I recently did a book review for my Paul class on Morna Hooker’s From Adam to Christ: Essays on Paul and thought I’d share my summary of her main argument on ‘interchange’ in Christ.
The book is a collection of Hooker’s essays on Pauline theology, most of which focus on Paul’s understanding of redemption. She notes early on in her introduction that Paul is distinctively Jewish and “saw redemption primarily in corporate terms,” (p 2-3). Hooker argues that while Paul’s soteriology is originally situated within a salvation-historical framework, following his encounter with Christ Paul comes to understand salvation as ultimately participatory for God’s covenant promises are “effected through incorporation into Christ,” (3). Because these covenant promises have become universally available to all through Christ, Paul looks to Adam as “the only figure with universal significance” to draw a link between the old and new (5). From this connection, or juxtaposition rather, Hooker develops the idea of ‘interchange in Christ‘ and its necessary implications.
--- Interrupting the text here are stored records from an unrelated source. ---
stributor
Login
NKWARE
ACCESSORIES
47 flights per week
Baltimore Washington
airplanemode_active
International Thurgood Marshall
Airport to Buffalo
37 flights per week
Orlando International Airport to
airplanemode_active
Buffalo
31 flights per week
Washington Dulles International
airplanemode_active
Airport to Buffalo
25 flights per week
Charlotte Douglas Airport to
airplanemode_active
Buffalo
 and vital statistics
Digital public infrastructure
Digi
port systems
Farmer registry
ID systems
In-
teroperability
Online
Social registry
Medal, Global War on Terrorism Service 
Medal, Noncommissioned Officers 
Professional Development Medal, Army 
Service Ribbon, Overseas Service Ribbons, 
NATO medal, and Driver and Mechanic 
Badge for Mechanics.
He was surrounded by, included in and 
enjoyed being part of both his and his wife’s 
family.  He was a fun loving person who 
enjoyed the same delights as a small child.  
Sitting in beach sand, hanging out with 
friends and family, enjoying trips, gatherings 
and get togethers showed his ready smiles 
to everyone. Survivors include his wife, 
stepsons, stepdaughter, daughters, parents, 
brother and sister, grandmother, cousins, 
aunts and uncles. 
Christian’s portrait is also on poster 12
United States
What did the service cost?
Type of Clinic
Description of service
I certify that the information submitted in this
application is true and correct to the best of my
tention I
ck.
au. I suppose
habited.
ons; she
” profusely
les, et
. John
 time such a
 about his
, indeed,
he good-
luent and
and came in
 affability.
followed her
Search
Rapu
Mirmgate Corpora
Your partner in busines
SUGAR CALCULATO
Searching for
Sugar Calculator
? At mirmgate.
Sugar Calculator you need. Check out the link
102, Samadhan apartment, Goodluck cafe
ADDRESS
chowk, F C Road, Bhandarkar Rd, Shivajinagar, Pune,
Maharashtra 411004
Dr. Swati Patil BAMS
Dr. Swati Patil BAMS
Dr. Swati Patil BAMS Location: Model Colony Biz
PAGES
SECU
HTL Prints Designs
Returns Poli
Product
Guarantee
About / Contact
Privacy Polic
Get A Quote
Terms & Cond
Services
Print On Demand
What does Hooker mean by ‘interchange’? The idea of ‘interchange’ in Paul’s theology in that “Christ is identified with the human condition in order that we might be identified with his” (26). Though Hooker clearly favors the term ‘interchange’ she quickly identifies it’s deficiencies, namely, it is not a simple exchange that takes places between Christ and humanity. According to Hooker, Christ acts not as humanity’s substitute (as many scholars have argued) but as humanity’s representative. She argues that the interchange that takes place between Christ and those who are ‘in Christ’ is necessarily participatory–as we participate in Christ everything that is true about Christ is true about us. In other words, “to be in Christ is to be identified with what he is,” (37).
The cornerstone text for Hooker’s understanding of interchange is Paul’s simple yet perplexing proposition in 2 Corinthians 5:21, Christ was made sin in order that we might become the righteousness of God in him. Hooker stresses the importance of the reciprocal nature of redemption, albeit unbalanced, arguing that “it is necessary, not only for Christ to identify himself with us, but for us to identify ourselves with him,” (43). Kenosis and cruciformity (though she doesn’t use that word) are prominent themes in Hooker’s interchange framework as it is ultimately through Christ-like “self-abnegation” that we display pistis Christou, faith in the God who raises the dead, the same faith evidenced in the person and work of Christ (46).
Paul’s idea of participation in Christ is fundamental, not only for his Christology, but for his understanding of salvation, of the nature of the redeemed community, of God’s plan for humanity and the world, and of the way of life appropriate for restored humanity. Those who live ‘in Christ’ depend on him. Being changed into his likeness, they reflect his glory; but the glory of the new humanity is the glory of God’s children, who are obedient to him, responding to him in faith, who share the obedience and faith of Christ himself. (9)
Hooker offers some interesting perspectives and I’m particularly partial to her reading of 2 Corinthians 5.21. Are you familiar with Morna Hooker’s ‘interchange’ description? If so, any thoughts?